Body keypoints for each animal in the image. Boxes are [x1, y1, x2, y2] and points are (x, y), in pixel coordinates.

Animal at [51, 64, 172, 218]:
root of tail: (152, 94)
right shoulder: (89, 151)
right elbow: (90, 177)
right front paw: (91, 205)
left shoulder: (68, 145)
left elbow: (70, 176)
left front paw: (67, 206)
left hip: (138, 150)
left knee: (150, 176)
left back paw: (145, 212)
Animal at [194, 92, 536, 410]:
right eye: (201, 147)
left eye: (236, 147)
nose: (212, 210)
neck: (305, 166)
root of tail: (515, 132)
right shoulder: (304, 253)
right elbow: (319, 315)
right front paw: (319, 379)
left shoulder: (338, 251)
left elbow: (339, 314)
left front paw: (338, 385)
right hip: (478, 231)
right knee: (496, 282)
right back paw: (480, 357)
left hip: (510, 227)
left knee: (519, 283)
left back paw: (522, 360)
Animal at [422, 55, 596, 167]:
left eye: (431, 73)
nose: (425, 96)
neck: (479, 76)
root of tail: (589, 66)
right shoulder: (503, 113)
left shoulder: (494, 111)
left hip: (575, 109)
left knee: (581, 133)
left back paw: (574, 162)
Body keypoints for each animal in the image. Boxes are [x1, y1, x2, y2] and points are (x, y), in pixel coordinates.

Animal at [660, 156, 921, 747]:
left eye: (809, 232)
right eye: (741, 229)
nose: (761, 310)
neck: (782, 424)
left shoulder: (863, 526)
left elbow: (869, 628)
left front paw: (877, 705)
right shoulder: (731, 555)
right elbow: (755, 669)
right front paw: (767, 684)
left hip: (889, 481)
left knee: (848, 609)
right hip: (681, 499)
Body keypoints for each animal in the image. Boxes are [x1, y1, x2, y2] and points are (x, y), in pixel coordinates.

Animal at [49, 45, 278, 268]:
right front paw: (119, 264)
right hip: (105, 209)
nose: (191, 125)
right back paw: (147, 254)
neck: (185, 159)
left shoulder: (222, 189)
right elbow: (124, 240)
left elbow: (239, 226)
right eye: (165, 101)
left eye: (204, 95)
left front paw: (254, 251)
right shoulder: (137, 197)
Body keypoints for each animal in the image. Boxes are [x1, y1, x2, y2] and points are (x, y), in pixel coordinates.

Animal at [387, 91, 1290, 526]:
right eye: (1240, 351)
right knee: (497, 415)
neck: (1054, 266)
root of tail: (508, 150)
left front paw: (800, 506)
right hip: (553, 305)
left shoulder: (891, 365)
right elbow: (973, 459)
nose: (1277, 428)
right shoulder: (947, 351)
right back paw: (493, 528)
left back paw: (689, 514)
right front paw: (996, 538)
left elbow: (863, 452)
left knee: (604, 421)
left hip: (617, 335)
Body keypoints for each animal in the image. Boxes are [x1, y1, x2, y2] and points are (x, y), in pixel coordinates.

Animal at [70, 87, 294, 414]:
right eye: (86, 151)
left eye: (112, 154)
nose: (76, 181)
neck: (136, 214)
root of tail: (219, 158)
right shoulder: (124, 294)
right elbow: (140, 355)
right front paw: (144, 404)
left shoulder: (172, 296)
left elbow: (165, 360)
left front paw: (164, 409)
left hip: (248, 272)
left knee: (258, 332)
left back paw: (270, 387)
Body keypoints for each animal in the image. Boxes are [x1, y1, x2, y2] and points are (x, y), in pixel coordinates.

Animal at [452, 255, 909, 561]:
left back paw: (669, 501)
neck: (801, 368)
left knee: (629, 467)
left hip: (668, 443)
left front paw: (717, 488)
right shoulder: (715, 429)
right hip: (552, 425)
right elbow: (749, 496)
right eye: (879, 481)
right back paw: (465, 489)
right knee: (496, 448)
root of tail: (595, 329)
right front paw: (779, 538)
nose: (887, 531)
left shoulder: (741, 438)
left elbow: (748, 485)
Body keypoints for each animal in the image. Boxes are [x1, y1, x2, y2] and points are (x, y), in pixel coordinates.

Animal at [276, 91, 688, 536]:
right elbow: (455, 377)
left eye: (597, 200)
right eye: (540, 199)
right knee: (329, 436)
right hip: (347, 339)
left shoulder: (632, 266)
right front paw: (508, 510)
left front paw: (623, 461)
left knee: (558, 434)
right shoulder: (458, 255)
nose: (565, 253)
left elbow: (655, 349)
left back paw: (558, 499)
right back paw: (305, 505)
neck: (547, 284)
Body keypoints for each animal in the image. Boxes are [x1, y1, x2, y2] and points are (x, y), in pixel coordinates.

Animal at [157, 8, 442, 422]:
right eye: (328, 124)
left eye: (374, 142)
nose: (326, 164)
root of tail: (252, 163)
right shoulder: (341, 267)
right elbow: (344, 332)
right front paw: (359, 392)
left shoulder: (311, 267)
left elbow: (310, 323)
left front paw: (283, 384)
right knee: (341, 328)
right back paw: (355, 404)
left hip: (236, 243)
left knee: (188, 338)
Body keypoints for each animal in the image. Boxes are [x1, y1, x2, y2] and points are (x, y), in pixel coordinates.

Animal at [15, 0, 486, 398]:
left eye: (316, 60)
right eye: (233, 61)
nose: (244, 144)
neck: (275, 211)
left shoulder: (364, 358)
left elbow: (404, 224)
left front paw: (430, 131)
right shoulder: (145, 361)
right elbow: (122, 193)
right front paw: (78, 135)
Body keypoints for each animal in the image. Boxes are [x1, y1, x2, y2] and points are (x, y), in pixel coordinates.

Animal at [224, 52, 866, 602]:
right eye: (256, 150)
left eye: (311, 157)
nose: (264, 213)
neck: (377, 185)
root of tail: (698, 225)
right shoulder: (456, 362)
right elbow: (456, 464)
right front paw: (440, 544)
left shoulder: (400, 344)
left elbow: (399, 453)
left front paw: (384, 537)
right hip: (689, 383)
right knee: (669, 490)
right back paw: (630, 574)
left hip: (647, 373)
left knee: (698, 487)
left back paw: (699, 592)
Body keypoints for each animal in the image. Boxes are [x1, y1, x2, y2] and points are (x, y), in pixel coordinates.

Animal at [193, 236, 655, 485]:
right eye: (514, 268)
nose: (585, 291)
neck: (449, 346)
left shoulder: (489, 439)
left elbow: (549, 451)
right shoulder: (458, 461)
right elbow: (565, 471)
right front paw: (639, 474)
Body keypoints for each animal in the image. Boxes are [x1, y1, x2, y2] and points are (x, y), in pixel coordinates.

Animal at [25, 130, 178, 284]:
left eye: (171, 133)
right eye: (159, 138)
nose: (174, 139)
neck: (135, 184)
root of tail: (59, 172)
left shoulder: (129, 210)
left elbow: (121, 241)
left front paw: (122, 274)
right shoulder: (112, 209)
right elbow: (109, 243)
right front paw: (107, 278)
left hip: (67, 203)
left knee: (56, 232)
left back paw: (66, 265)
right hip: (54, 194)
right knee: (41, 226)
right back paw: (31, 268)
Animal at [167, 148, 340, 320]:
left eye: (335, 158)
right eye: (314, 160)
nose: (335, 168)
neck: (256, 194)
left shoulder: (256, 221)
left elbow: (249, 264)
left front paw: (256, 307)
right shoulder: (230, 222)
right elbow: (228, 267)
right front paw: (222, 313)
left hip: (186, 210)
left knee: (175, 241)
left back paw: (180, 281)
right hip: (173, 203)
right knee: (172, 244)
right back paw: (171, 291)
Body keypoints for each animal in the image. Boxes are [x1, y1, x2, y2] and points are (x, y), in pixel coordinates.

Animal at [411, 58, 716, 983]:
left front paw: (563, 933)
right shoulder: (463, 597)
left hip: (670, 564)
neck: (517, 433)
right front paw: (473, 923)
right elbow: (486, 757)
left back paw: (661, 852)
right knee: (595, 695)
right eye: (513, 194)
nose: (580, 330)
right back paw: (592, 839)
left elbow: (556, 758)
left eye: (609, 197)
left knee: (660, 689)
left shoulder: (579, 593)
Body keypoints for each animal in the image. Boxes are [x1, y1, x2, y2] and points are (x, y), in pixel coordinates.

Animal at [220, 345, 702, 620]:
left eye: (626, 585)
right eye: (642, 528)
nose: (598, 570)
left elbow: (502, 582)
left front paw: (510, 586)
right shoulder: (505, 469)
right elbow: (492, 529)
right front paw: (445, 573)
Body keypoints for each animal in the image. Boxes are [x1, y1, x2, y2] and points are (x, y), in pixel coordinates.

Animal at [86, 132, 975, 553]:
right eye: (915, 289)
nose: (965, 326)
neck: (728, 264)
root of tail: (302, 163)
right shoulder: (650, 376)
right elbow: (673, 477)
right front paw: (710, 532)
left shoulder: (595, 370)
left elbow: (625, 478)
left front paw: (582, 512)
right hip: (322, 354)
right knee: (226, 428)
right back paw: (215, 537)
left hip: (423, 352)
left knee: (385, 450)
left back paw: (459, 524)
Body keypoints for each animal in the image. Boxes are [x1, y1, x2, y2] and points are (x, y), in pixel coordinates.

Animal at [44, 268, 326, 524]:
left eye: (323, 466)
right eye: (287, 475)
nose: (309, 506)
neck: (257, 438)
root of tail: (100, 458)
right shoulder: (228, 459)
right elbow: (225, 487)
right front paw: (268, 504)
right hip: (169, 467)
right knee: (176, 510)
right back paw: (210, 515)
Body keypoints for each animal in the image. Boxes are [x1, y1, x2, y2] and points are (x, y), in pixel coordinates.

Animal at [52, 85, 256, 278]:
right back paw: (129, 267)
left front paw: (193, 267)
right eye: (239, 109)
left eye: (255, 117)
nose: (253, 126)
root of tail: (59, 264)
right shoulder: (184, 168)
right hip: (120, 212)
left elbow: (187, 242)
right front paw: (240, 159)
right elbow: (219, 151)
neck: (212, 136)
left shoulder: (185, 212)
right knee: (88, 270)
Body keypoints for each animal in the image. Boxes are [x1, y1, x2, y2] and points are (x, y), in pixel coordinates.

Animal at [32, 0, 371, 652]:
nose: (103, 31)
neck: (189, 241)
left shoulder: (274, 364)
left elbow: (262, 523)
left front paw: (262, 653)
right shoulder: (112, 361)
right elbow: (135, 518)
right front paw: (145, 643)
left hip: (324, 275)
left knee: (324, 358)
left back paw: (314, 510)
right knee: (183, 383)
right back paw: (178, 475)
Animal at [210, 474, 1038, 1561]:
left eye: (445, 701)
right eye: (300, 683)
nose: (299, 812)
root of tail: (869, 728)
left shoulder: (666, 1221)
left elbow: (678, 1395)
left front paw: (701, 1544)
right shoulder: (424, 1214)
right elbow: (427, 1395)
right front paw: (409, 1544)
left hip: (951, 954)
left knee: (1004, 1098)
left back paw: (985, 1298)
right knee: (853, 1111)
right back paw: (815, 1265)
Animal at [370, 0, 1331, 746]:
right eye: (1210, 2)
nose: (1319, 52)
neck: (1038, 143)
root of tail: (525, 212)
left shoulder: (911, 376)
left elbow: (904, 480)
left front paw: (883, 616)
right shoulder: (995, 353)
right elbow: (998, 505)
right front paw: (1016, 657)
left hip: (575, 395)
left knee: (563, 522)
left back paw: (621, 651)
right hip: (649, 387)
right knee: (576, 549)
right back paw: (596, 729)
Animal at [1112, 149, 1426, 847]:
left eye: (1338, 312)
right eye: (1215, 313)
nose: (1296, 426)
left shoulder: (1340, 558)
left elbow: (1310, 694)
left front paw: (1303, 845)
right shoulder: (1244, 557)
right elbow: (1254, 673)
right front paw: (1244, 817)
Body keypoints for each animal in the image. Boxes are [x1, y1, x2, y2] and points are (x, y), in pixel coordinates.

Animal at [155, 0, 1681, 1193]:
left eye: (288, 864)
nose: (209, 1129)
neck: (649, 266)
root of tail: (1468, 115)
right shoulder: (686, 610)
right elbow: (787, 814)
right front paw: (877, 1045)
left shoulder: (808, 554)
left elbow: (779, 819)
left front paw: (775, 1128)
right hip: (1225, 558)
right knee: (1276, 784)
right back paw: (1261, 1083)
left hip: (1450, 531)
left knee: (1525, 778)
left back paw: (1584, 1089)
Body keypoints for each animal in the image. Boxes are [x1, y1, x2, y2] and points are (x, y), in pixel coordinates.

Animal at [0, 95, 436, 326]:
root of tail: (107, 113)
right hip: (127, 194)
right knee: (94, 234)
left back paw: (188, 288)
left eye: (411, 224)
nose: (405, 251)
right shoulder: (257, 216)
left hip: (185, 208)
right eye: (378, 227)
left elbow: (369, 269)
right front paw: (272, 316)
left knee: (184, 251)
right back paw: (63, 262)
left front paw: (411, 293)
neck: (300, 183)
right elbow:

--------------------------------------------------

Exactly the lines running from the top of the records to the line that contains "root of tail: (515, 132)", inclusive, must be set down, and nothing more.

**RESPONSE TO THE TASK**
Body keypoints for each animal in the image. Boxes are [x1, y1, x2, y2] and points are (x, y), in pixel coordinates.

Animal at [51, 64, 172, 218]:
root of tail: (152, 94)
right shoulder: (89, 151)
right elbow: (90, 177)
right front paw: (91, 205)
left shoulder: (68, 145)
left elbow: (70, 176)
left front paw: (67, 206)
left hip: (138, 150)
left knee: (150, 176)
left back paw: (145, 212)
Animal at [194, 92, 536, 410]:
right eye: (201, 147)
left eye: (236, 147)
nose: (212, 210)
neck: (305, 166)
root of tail: (515, 132)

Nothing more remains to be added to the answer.